The Harry Potter author shared a link to Scottish Labour leader Kezia Dugdale’s speech on the issue in the Holyrood Parliament, saying it was a “wonderful” speech on the “pernicious” clause. (The clause is part of the family cap, introduced this month across the UK. It means low wage families who receive tax credits will get them only for two children – unless others are the result of rape, when a claim can be made.)
Dugdale reads out a moving letter from a rape victim who says she would not have been able to claim this vital support because of “the need to protect my children from the truth”. Rowling’s tweet was “liked” by more than 2,200 followers. Kahlil Marshall replied: “The strength of the survivors should be helped along, not feared and broken down…it makes me wonder about the true morality of the men who made these laws.”
Gordon Millar challenged, saying: “Fair enough to challenge benefits reform policy but v bad politics to attempt to demonise RD with rape – price will be paid at ballot box.” Mary Seibert responded to Rowling: “ I loved your books, but absolutely adore how you’ve chosen to use your huge voice.
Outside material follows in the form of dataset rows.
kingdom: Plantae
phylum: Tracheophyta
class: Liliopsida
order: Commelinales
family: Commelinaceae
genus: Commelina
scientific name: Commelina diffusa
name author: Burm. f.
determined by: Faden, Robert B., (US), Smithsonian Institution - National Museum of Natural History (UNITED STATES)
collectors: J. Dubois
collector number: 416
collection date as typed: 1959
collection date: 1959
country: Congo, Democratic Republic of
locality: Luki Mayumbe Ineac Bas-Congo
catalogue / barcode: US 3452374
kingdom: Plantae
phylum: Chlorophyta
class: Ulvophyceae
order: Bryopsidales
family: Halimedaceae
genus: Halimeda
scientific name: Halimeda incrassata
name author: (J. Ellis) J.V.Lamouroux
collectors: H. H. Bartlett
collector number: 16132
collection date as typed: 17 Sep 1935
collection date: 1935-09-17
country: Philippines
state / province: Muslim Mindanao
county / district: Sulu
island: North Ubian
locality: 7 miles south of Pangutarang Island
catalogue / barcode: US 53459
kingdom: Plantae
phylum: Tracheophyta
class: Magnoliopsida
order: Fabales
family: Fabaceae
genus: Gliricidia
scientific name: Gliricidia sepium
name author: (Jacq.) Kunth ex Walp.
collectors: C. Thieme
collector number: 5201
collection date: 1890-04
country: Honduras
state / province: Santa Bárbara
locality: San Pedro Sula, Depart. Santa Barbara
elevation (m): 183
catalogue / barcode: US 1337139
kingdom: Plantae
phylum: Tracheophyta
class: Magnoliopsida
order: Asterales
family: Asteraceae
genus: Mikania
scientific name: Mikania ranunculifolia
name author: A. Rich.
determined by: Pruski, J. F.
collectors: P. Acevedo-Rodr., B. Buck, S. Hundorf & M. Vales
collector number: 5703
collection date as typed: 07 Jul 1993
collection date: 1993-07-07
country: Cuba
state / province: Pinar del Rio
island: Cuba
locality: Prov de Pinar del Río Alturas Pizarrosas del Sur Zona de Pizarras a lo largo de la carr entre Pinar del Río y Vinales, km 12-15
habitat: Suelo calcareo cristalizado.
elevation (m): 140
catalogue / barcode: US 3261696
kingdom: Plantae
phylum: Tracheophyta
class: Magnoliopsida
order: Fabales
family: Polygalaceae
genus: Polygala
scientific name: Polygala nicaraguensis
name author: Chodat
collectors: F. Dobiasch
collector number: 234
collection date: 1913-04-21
Thank you!”
Laura Kuenssberg the BBC political commentator came in for criticism on social media for tweeting about the rape clause when Theresa May was asked about it at the last Prime Minister’s Questions in Westminster by an SNP MP. She tweeted: “Awkward Q for May on the rape clause, SNP trying to turn it into a big campaign issue”
She had 247 replies, many of them from SNP supporters. SNP MSP Christine McKelvie replied with a link to watch, saying: “It’s a moral issue not just an SNP issue.” Jim Corbyn – no relation to the Labour leader replied: “Communist china would be proud. Abortions will increase along with poverty.” But a few of the responders accused the SNP of trying to make political capital out of the issue, including one labelling the SNP “ the Scottish Nasty Party.”
Research for the Guardian suggests the cap will push a quarter of a million children into poverty. But the petition which needs 100,000 signatures for the rape clause to be debated in Parliament, has only attracted a quarter of that and most of the signatories are from Scotland. No English constituency appears to have produced more than 50 signatures.